Font Size:

Winnifred gave a muffled whimper as her core pulsed around his fingers. He drew out her tremors as long as he could, but she made no further sounds. No cries of pleasure, no sighs of content.

Winnifred released her iron-grip on the sheets and opened her eyes. Aside from a wariness she couldn’t hide, they were as placid as ever. “Thank you. That was nice.”

Sin’s gut clenched. Nice? Bloody nice? The first time she’d come to crisis and nice was how she described it? He’d just about spent in his trousers like a school boy from the experience, without one hand, mouth, or tongue touching his poor Thomas and she acted as though the episode were on par with a pleasant afternoon tea.

His erection flagged and he rolled away from her, flopping onto his back. From the corner of his vision, he saw her tug her chemise down over her thighs.

Well, damn. He wasn’t sure exactly how he’d wanted their first intimacies to end, but that hadn’t been it. He felt … unfulfilled, and not because he hadn’t had his orgasm.

For the first time since the wedding, a trickle of unease slid down his spine.

Was Summerset right? Was a marriage between such different people doomed to fail?

Chapter Five

Sin stretched in his stirrups. The days in the saddle were taking their toll. Their arrival in Scotland couldn’t come too soon, for his arse’s sake if nothing else.

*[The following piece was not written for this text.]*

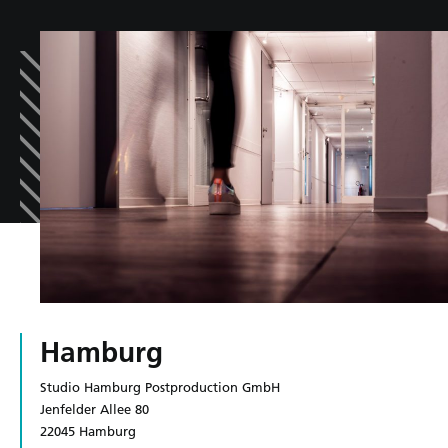
Hamburg
Studio Hamburg Postproduction GmbH
Jenfelder Allee 80
22045 Hamburg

His driver, Gregor, pushed his cap back on his head. Although the driver’s seat of the carriage was higher than Sin’s horse, the smaller man’s face was even with Sinclair’s as he rode next to him. “We’re getting close, milord. We might not ‘ave crossed the border, but it feels like Scotland jus’ the same.”

Sin inhaled deeply. Yes. There was nothing distinctly different between the green hills of England or Scotland, but there was something in the air that he only noticed when he was home. Trees were few and far between along this road, and the landscape held a loneliness that continued up to the rolling mountain range of the Southern Lowlands.

“Glad to be getting back home, are you?” Most of his London servants remained in England when he traveled to Kenmore, but a few were always eager to return north. Gregor and Dugald, Sin’s valet, currently perched next to the coachman and gripping the brim of his hat, would kick up a fuss if Sin ever dared to leave them behind.

“Too right.” The man tilted his head back and breathed deep.

Sin smirked. There really must be something in the air.

“I only wish summer were here to greet us instead of this constant winter.” Sin rubbed his lower back. “I would like my bride to see the sun shining on her new home at some point.” And for his farmers to be able to harvest their crops. But mother nature was one opponent he couldn’t battle.

Dugald took off his hat and patted his face with a handkerchief. “Ach, we Scots can survive a bit of dark. We’ve survived worse before; we’ll survive a bad growing season.”

The carriage took a curve in the road, bending around a small hill. “If only the rest of Scotland believed the same,” Sin muttered.

“Whoa.” Gregor pulled back on the reins, bringing the horses to a sudden stop.

Sin walked his horse forward, examining the large oak tree that crossed the road, barring their path. Its branches reached in all directions, its trunk a solid two feet in diameter.

A light breeze rippled its leaves, and the horses leading the carriage pawed the earth. The hairs on the back of Sin’s neck rose.

“Why have we stopped?” Winnifred poked her head out the carriage window. “Is there a problem?”

“Get back inside,” he yelled.

Irritation flickered across her face, so quickly he almost missed it, before she nodded and disappeared back into the coach’s depths.

“Milord?” the driver asked.

Sin’s horse danced sideways. “Can you turn the carriage around?” His gaze flew back to the trunk of the fallen tree, with its neat network of axe marks scoring the base.

The driver blew out his cheeks. “Can’t turn on this road. We’ll have to unhitch the horses and back it up—”

“Ye can back it up after we’ve gone.” A man with a kerchief around his nose and mouth stepped out from behind the hill, a similarly dressed highwayman at his side. Both men leveled pistols in their direction. “First, we’ll have all yer blunt and gee-gaws.”

“Gee-gaws?” Sin gripped his reins. He refused to be robbed by an idiot.

“Yer buttons, yer pocketwatch.” The thief narrowed his eyes over the white face covering. “Yer gee-gaws.”

The second man elbowed his friend. “Would ye look at the crest on that carriage. We got ourselves some prime pickens’ here.”